## Begin Listing
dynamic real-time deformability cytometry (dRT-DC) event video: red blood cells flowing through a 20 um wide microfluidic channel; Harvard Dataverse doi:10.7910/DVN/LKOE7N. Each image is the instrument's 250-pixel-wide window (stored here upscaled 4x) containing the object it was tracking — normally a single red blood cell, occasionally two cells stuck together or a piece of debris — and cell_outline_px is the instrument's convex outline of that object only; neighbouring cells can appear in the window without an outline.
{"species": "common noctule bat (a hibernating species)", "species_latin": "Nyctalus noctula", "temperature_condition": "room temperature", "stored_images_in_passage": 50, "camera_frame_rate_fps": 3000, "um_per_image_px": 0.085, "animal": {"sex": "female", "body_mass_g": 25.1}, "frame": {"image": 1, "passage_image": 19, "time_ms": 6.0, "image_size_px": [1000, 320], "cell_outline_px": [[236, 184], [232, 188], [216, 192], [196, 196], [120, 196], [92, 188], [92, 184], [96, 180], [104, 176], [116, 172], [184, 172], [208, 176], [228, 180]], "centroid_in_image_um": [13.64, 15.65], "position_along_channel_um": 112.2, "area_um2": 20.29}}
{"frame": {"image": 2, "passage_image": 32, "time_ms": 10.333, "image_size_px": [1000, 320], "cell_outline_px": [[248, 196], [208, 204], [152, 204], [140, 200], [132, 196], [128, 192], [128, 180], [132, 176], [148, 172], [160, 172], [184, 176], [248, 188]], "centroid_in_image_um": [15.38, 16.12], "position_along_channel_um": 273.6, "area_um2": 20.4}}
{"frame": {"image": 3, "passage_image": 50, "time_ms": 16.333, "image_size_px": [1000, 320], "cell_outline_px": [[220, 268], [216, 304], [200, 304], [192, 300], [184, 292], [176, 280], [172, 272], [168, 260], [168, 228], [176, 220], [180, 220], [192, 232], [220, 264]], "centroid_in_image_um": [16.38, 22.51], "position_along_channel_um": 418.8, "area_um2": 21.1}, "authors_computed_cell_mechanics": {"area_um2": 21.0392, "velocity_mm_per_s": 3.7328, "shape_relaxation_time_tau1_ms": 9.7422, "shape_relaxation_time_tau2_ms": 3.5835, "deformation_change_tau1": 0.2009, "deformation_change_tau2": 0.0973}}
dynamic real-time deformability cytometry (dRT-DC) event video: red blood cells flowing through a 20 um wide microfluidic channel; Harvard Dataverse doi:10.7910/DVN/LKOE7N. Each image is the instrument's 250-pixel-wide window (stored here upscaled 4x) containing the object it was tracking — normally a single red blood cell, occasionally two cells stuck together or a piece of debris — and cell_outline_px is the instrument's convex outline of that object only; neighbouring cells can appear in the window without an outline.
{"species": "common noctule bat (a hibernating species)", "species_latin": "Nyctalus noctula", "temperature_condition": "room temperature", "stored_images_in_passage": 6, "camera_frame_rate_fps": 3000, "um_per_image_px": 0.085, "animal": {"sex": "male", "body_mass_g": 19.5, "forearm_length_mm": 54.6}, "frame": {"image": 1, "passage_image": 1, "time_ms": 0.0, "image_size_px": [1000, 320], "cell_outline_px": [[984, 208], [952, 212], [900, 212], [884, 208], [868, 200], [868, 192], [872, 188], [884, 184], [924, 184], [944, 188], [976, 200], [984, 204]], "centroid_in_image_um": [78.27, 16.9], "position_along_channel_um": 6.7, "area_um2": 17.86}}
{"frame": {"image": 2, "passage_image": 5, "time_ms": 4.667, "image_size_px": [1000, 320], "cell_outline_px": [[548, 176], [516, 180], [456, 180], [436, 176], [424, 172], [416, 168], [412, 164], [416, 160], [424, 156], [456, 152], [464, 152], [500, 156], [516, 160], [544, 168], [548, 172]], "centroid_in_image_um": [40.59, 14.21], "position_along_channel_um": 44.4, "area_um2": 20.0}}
## End Listing
Set exercise
All of the material above needs to be copied exactly.

Exercise solution
dynamic real-time deformability cytometry (dRT-DC) event video: red blood cells flowing through a 20 um wide microfluidic channel; Harvard Dataverse doi:10.7910/DVN/LKOE7N. Each image is the instrument's 250-pixel-wide window (stored here upscaled 4x) containing the object it was tracking — normally a single red blood cell, occasionally two cells stuck together or a piece of debris — and cell_outline_px is the instrument's convex outline of that object only; neighbouring cells can appear in the window without an outline.
{"species": "common noctule bat (a hibernating species)", "species_latin": "Nyctalus noctula", "temperature_condition": "room temperature", "stored_images_in_passage": 50, "camera_frame_rate_fps": 3000, "um_per_image_px": 0.085, "animal": {"sex": "female", "body_mass_g": 25.1}, "frame": {"image": 1, "passage_image": 19, "time_ms": 6.0, "image_size_px": [1000, 320], "cell_outline_px": [[236, 184], [232, 188], [216, 192], [196, 196], [120, 196], [92, 188], [92, 184], [96, 180], [104, 176], [116, 172], [184, 172], [208, 176], [228, 180]], "centroid_in_image_um": [13.64, 15.65], "position_along_channel_um": 112.2, "area_um2": 20.29}}
{"frame": {"image": 2, "passage_image": 32, "time_ms": 10.333, "image_size_px": [1000, 320], "cell_outline_px": [[248, 196], [208, 204], [152, 204], [140, 200], [132, 196], [128, 192], [128, 180], [132, 176], [148, 172], [160, 172], [184, 176], [248, 188]], "centroid_in_image_um": [15.38, 16.12], "position_along_channel_um": 273.6, "area_um2": 20.4}}
{"frame": {"image": 3, "passage_image": 50, "time_ms": 16.333, "image_size_px": [1000, 320], "cell_outline_px": [[220, 268], [216, 304], [200, 304], [192, 300], [184, 292], [176, 280], [172, 272], [168, 260], [168, 228], [176, 220], [180, 220], [192, 232], [220, 264]], "centroid_in_image_um": [16.38, 22.51], "position_along_channel_um": 418.8, "area_um2": 21.1}, "authors_computed_cell_mechanics": {"area_um2": 21.0392, "velocity_mm_per_s": 3.7328, "shape_relaxation_time_tau1_ms": 9.7422, "shape_relaxation_time_tau2_ms": 3.5835, "deformation_change_tau1": 0.2009, "deformation_change_tau2": 0.0973}}
dynamic real-time deformability cytometry (dRT-DC) event video: red blood cells flowing through a 20 um wide microfluidic channel; Harvard Dataverse doi:10.7910/DVN/LKOE7N. Each image is the instrument's 250-pixel-wide window (stored here upscaled 4x) containing the object it was tracking — normally a single red blood cell, occasionally two cells stuck together or a piece of debris — and cell_outline_px is the instrument's convex outline of that object only; neighbouring cells can appear in the window without an outline.
{"species": "common noctule bat (a hibernating species)", "species_latin": "Nyctalus noctula", "temperature_condition": "room temperature", "stored_images_in_passage": 6, "camera_frame_rate_fps": 3000, "um_per_image_px": 0.085, "animal": {"sex": "male", "body_mass_g": 19.5, "forearm_length_mm": 54.6}, "frame": {"image": 1, "passage_image": 1, "time_ms": 0.0, "image_size_px": [1000, 320], "cell_outline_px": [[984, 208], [952, 212], [900, 212], [884, 208], [868, 200], [868, 192], [872, 188], [884, 184], [924, 184], [944, 188], [976, 200], [984, 204]], "centroid_in_image_um": [78.27, 16.9], "position_along_channel_um": 6.7, "area_um2": 17.86}}
{"frame": {"image": 2, "passage_image": 5, "time_ms": 4.667, "image_size_px": [1000, 320], "cell_outline_px": [[548, 176], [516, 180], [456, 180], [436, 176], [424, 172], [416, 168], [412, 164], [416, 160], [424, 156], [456, 152], [464, 152], [500, 156], [516, 160], [544, 168], [548, 172]], "centroid_in_image_um": [40.59, 14.21], "position_along_channel_um": 44.4, "area_um2": 20.0}}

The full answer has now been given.